─── Available data

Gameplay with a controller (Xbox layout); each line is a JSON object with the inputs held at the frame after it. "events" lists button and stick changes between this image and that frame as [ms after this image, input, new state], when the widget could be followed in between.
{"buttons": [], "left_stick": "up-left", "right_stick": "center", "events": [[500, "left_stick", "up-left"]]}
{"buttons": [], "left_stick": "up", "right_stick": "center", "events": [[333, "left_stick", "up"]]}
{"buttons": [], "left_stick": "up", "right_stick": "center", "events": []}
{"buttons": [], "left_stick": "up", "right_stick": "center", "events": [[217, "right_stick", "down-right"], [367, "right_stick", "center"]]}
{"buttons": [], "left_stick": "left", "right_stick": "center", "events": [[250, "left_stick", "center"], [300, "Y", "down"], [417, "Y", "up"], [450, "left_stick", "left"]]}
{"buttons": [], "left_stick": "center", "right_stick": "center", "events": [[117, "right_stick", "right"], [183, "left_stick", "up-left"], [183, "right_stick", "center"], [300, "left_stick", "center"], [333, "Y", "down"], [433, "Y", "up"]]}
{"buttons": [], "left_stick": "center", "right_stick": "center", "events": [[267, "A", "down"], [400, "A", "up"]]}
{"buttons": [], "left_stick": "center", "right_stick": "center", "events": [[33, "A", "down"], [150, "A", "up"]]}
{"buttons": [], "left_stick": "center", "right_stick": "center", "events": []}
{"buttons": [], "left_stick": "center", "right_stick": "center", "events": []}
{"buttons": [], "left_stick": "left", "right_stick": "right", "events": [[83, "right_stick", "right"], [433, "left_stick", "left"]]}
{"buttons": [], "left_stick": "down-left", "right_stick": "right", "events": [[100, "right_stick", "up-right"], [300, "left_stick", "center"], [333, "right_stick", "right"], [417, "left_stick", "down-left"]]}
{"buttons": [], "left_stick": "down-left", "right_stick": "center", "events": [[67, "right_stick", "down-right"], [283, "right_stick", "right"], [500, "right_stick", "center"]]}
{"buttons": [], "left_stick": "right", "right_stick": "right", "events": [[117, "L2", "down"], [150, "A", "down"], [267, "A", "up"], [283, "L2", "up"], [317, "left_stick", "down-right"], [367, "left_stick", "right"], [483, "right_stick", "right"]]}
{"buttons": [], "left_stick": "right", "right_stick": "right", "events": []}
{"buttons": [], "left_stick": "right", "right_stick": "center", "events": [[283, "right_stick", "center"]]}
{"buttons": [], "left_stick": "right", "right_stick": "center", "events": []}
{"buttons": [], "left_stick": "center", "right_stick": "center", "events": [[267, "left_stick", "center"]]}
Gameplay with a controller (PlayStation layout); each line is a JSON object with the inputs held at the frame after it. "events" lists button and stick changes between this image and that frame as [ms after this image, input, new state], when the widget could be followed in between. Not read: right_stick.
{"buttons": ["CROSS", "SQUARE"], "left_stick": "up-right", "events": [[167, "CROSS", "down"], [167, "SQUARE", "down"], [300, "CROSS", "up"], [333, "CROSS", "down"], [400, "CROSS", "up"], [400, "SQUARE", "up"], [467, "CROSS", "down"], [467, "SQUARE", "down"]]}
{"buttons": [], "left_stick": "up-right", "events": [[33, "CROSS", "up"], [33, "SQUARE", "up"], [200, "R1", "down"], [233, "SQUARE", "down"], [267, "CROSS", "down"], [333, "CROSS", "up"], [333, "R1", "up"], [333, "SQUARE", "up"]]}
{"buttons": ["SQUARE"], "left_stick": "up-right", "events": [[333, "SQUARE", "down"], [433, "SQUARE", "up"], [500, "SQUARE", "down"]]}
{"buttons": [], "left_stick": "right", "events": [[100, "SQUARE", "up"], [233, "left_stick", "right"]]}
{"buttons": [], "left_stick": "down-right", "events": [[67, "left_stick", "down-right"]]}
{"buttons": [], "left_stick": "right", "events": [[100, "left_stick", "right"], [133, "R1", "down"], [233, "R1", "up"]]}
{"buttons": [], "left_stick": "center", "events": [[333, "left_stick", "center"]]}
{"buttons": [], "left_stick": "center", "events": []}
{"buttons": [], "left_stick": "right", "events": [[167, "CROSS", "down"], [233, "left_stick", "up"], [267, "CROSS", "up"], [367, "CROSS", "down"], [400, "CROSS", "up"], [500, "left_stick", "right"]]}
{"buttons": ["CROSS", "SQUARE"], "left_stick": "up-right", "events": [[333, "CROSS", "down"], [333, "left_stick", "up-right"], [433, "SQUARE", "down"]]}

──────

*Work item:* Copy each record exactly, leaving nothing out.

*Response area:*
Gameplay with a controller (Xbox layout); each line is a JSON object with the inputs held at the frame after it. "events" lists button and stick changes between this image and that frame as [ms after this image, input, new state], when the widget could be followed in between.
{"buttons": [], "left_stick": "up-left", "right_stick": "center", "events": [[500, "left_stick", "up-left"]]}
{"buttons": [], "left_stick": "up", "right_stick": "center", "events": [[333, "left_stick", "up"]]}
{"buttons": [], "left_stick": "up", "right_stick": "center", "events": []}
{"buttons": [], "left_stick": "up", "right_stick": "center", "events": [[217, "right_stick", "down-right"], [367, "right_stick", "center"]]}
{"buttons": [], "left_stick": "left", "right_stick": "center", "events": [[250, "left_stick", "center"], [300, "Y", "down"], [417, "Y", "up"], [450, "left_stick", "left"]]}
{"buttons": [], "left_stick": "center", "right_stick": "center", "events": [[117, "right_stick", "right"], [183, "left_stick", "up-left"], [183, "right_stick", "center"], [300, "left_stick", "center"], [333, "Y", "down"], [433, "Y", "up"]]}
{"buttons": [], "left_stick": "center", "right_stick": "center", "events": [[267, "A", "down"], [400, "A", "up"]]}
{"buttons": [], "left_stick": "center", "right_stick": "center", "events": [[33, "A", "down"], [150, "A", "up"]]}
{"buttons": [], "left_stick": "center", "right_stick": "center", "events": []}
{"buttons": [], "left_stick": "center", "right_stick": "center", "events": []}
{"buttons": [], "left_stick": "left", "right_stick": "right", "events": [[83, "right_stick", "right"], [433, "left_stick", "left"]]}
{"buttons": [], "left_stick": "down-left", "right_stick": "right", "events": [[100, "right_stick", "up-right"], [300, "left_stick", "center"], [333, "right_stick", "right"], [417, "left_stick", "down-left"]]}
{"buttons": [], "left_stick": "down-left", "right_stick": "center", "events": [[67, "right_stick", "down-right"], [283, "right_stick", "right"], [500, "right_stick", "center"]]}
{"buttons": [], "left_stick": "right", "right_stick": "right", "events": [[117, "L2", "down"], [150, "A", "down"], [267, "A", "up"], [283, "L2", "up"], [317, "left_stick", "down-right"], [367, "left_stick", "right"], [483, "right_stick", "right"]]}
{"buttons": [], "left_stick": "right", "right_stick": "right", "events": []}
{"buttons": [], "left_stick": "right", "right_stick": "center", "events": [[283, "right_stick", "center"]]}
{"buttons": [], "left_stick": "right", "right_stick": "center", "events": []}
{"buttons": [], "left_stick": "center", "right_stick": "center", "events": [[267, "left_stick", "center"]]}
Gameplay with a controller (PlayStation layout); each line is a JSON object with the inputs held at the frame after it. "events" lists button and stick changes between this image and that frame as [ms after this image, input, new state], when the widget could be followed in between. Not read: right_stick.
{"buttons": ["CROSS", "SQUARE"], "left_stick": "up-right", "events": [[167, "CROSS", "down"], [167, "SQUARE", "down"], [300, "CROSS", "up"], [333, "CROSS", "down"], [400, "CROSS", "up"], [400, "SQUARE", "up"], [467, "CROSS", "down"], [467, "SQUARE", "down"]]}
{"buttons": [], "left_stick": "up-right", "events": [[33, "CROSS", "up"], [33, "SQUARE", "up"], [200, "R1", "down"], [233, "SQUARE", "down"], [267, "CROSS", "down"], [333, "CROSS", "up"], [333, "R1", "up"], [333, "SQUARE", "up"]]}
{"buttons": ["SQUARE"], "left_stick": "up-right", "events": [[333, "SQUARE", "down"], [433, "SQUARE", "up"], [500, "SQUARE", "down"]]}
{"buttons": [], "left_stick": "right", "events": [[100, "SQUARE", "up"], [233, "left_stick", "right"]]}
{"buttons": [], "left_stick": "down-right", "events": [[67, "left_stick", "down-right"]]}
{"buttons": [], "left_stick": "right", "events": [[100, "left_stick", "right"], [133, "R1", "down"], [233, "R1", "up"]]}
{"buttons": [], "left_stick": "center", "events": [[333, "left_stick", "center"]]}
{"buttons": [], "left_stick": "center", "events": []}
{"buttons": [], "left_stick": "right", "events": [[167, "CROSS", "down"], [233, "left_stick", "up"], [267, "CROSS", "up"], [367, "CROSS", "down"], [400, "CROSS", "up"], [500, "left_stick", "right"]]}
{"buttons": ["CROSS", "SQUARE"], "left_stick": "up-right", "events": [[333, "CROSS", "down"], [333, "left_stick", "up-right"], [433, "SQUARE", "down"]]}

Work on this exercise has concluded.